Turning content into product infrastructure
Designing activation, onboarding, and governance systems that scale across teams
At a glance
Scope: Activation, onboarding, and content governance
Focus: Lifecycle content, cross-functional enablement
Outcome: Content embedded into product and organizational workflows
Context
As Nulab’s content ecosystem matured, content increasingly needed to support product adoption and internal teams, not just marketing goals.
While Learn drove discovery, there was an opportunity to evolve content into a shared system that supported onboarding, usage, and cross-functional collaboration.
The problem
Content was valuable, but under-leveraged across the organization.

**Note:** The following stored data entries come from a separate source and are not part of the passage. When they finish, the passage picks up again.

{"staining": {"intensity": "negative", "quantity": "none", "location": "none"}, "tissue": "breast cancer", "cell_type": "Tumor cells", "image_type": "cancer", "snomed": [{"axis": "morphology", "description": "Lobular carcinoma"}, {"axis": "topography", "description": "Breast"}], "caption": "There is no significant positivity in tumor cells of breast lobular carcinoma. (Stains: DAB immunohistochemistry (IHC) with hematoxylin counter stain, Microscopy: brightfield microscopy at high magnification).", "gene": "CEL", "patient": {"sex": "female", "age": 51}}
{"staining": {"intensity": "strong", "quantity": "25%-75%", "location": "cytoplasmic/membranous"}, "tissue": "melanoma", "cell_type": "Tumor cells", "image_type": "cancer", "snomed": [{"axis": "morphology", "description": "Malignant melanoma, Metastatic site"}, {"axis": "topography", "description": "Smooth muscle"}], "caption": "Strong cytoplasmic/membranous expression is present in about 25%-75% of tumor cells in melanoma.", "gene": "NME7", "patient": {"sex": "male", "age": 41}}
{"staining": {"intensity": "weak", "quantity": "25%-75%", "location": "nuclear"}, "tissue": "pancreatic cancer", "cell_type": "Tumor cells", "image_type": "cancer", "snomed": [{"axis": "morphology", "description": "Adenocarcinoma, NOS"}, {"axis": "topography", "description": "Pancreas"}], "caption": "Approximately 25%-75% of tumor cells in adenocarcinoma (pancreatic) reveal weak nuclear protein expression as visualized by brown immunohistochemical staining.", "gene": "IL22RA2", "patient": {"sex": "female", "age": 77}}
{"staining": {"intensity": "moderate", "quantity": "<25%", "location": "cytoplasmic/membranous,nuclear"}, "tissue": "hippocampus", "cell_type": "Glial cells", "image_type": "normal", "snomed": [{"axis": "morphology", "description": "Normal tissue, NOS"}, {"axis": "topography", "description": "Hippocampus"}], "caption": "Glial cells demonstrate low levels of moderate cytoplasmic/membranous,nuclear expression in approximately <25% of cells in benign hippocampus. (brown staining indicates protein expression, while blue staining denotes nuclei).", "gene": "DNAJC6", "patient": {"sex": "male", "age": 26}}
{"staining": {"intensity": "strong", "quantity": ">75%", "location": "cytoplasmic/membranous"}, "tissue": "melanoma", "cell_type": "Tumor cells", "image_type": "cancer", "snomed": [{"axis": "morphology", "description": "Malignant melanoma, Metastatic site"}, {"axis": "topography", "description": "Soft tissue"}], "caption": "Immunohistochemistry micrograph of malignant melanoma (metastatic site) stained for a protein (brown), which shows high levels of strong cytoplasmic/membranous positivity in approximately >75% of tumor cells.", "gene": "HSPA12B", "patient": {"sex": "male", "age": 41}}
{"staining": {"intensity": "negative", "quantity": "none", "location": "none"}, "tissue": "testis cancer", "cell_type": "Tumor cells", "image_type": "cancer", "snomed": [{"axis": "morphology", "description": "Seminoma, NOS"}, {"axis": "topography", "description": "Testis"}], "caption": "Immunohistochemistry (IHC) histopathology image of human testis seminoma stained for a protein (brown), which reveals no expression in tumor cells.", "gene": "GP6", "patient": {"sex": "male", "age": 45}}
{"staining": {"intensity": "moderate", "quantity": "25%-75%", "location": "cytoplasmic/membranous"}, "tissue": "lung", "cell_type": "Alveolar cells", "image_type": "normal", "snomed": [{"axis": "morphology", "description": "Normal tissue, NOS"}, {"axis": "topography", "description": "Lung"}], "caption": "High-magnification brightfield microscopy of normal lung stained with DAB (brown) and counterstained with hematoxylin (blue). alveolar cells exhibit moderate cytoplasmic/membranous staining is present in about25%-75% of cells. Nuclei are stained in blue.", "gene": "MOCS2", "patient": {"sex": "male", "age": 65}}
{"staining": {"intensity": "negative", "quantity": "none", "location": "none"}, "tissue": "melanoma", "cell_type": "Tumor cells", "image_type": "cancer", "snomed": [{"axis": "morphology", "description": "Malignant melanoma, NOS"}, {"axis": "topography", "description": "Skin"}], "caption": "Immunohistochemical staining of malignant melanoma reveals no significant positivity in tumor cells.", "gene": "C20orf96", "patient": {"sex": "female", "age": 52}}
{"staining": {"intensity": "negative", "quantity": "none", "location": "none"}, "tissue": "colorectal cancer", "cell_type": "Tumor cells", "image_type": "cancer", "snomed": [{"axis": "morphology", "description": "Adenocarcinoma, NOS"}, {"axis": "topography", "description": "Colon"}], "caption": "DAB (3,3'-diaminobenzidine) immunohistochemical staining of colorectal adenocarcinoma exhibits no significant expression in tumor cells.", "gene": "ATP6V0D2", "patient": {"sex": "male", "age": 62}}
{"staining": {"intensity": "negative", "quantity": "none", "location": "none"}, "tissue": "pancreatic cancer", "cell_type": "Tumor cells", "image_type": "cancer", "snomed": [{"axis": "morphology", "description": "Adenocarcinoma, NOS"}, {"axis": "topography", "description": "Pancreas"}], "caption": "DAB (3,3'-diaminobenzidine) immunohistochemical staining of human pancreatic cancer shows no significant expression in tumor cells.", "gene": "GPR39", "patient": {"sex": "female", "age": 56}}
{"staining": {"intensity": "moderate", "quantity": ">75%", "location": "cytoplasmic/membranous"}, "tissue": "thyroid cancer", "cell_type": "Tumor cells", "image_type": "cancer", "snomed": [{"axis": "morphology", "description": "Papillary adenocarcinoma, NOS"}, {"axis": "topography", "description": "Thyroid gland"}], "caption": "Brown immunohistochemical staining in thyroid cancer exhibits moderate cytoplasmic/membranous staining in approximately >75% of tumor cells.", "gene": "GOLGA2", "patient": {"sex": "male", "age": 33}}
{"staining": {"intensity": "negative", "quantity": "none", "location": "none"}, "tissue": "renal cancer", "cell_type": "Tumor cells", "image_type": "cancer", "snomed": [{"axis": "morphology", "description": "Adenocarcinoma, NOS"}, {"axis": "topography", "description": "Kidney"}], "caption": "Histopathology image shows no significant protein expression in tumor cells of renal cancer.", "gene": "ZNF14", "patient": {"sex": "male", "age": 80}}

Organic traffic didn’t consistently translate into activation
Onboarding knowledge lived in scattered places
Internal teams lacked reliable ways to find and reuse content
Content requests were often reactive and unprioritized
Without governance, content couldn’t fully support the product lifecycle.
My role
I led the strategy for repositioning content as product infrastructure, with ownership across:
Activation and onboarding content strategy
Cross-functional collaboration with product, CS, onboarding, and email
Content governance and operating models
Internal enablement and discovery systems
My focus was on building systems that worked for both users and teams.
The approach
I evolved Learn from a traffic-first SEO hub into a lifecycle content platform.
This included:
Designing setup tutorials aligned to core product actions
Creating use-case- and industry-specific onboarding paths
Mapping content directly to product features and workflows
Ensuring content supported education, adoption, and ongoing usage
In parallel, I built the internal structures needed to scale:
Content request and prioritization workflows
Editorial standards and maintenance practices
Internal cheat sheets and content libraries for reuse
The goal was clarity — externally and internally.
Key decisions
Several choices shaped how content functioned across the organization:
Prioritized activation over raw traffic growth
Designed content for reuse across teams, not single audiences
Formalized governance and operating models
Treated content as shared infrastructure, not marketing output
These decisions reduced friction and improved trust across teams.
Impact
Content became a durable, shared layer of the product and organization.
Learn content supported onboarding and setup flows
CS, onboarding, and email teams reused content with confidence
Content planning became more predictable and scalable
Activation pathways from discovery into product usage strengthened
Why this work still matters
As products and organizations scale, content must support real usage and understanding, not just discovery.
This system continues to enable adoption, clarity, and collaboration as teams and platforms evolve.
What this demonstrates
Full-funnel content ownership
Product-aligned content strategy
Cross-functional leadership
Content operations and governance design
Content as infrastructure
This case study reflects my belief that content is most powerful when it’s built into the product and the organization — not layered on top.